The GA is a perfect venue for Federations to participate in an open discussion of the purposes, programs, and accomplishments of its overseas partners. It could provide an opportunity for professional and lay leadership to air their concerns and to enter into an open dialogue. For example, some individual Federations have decided to participate in the directly funding voluntary agencies in Israel and to decrease their allocations to JAFI and/or JDC. There could be discussions at the GA on changing the way Federation funds are allocated in Israel and in other Jewish communities around the world.

JFNA has an interest in protecting the overseas partners that it has been ”mandated” to represent to the Federation system.

This interest may not be spelled out formally, but it is certainly evident in its programs and policies. Some of us see the JFNA’s Global Planning Table as providing an institutional way of maintaining the Federations’ commitment to JAFI and JDC, instead of opening up the system and providing resources to new, innovative, creative organizations that are responding to Jewish needs around the world.

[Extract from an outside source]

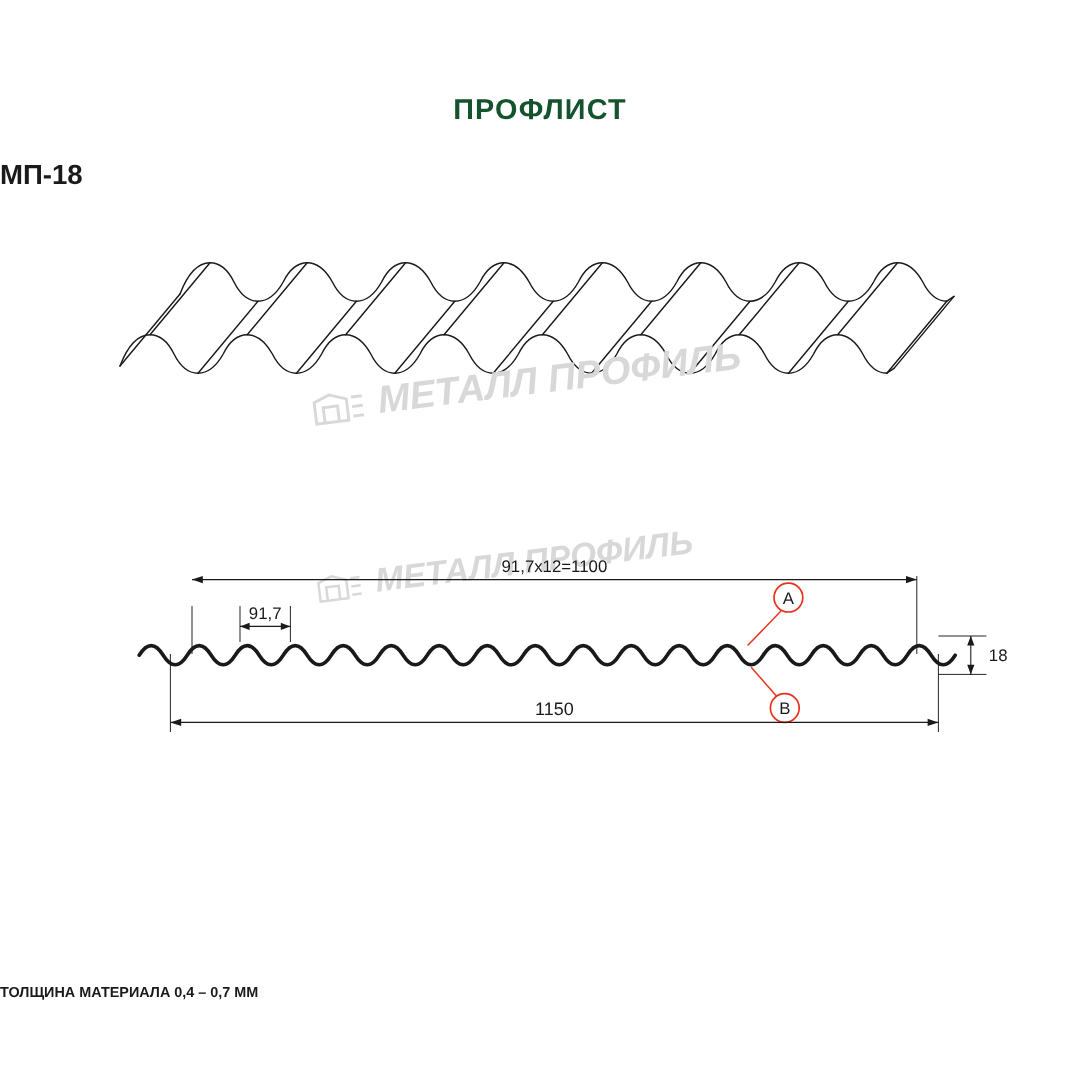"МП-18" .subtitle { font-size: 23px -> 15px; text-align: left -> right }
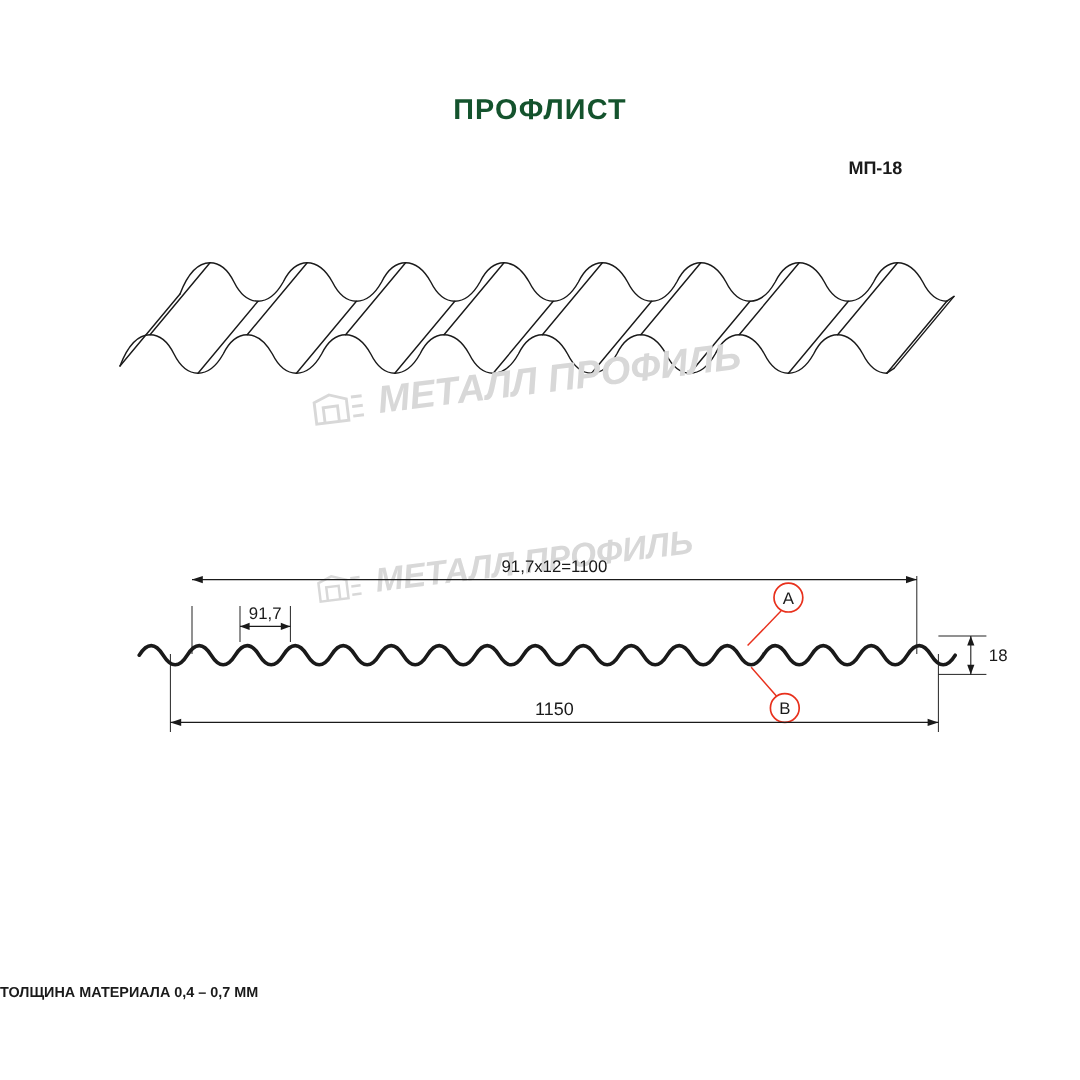"ТОЛЩИНА МАТЕРИАЛА 0,4 – 0,7" .footer-note { font-size: 12px -> 18px; text-align: none -> center }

Please do not read this as an indictment of the Federation system. I am concerned that the Federation system has been and is being weakened by an approach that seeks to protect vested interests instead of initiating and developing ways for Federations, individual and collectively, to meet the challenges of the local and international Jewish community in the 21st century. JFNA and local Federations need to take a serious look at themselves and their system and confront the fact that the merger created more than 20 years ago may not have been for the best.

We have all read the recent studies that question both the workings of Jewish organizations and the demographic changes in the Jewish community. Perhaps we need to ask ourselves whether the changes made in the Federation structure are really serving its purposes or were made just for the sake of change. The Federation system works best when the independent local Federations are united under an umbrella organization that is dedicated to meeting their needs and assisting them in achieving their purposes more effectively and efficiently, and does not have a built-in conflict of interest.

Stephen G. Donshik, D.S.W., is a lecturer at Hebrew University’s International Nonprofit Management and Leadership Program. Stephen was Director of the Israel office of the Council of Jewish Federations (CJF), 1986-94, and Director of the Israel office of UJA Federation of New York, 1994-2008.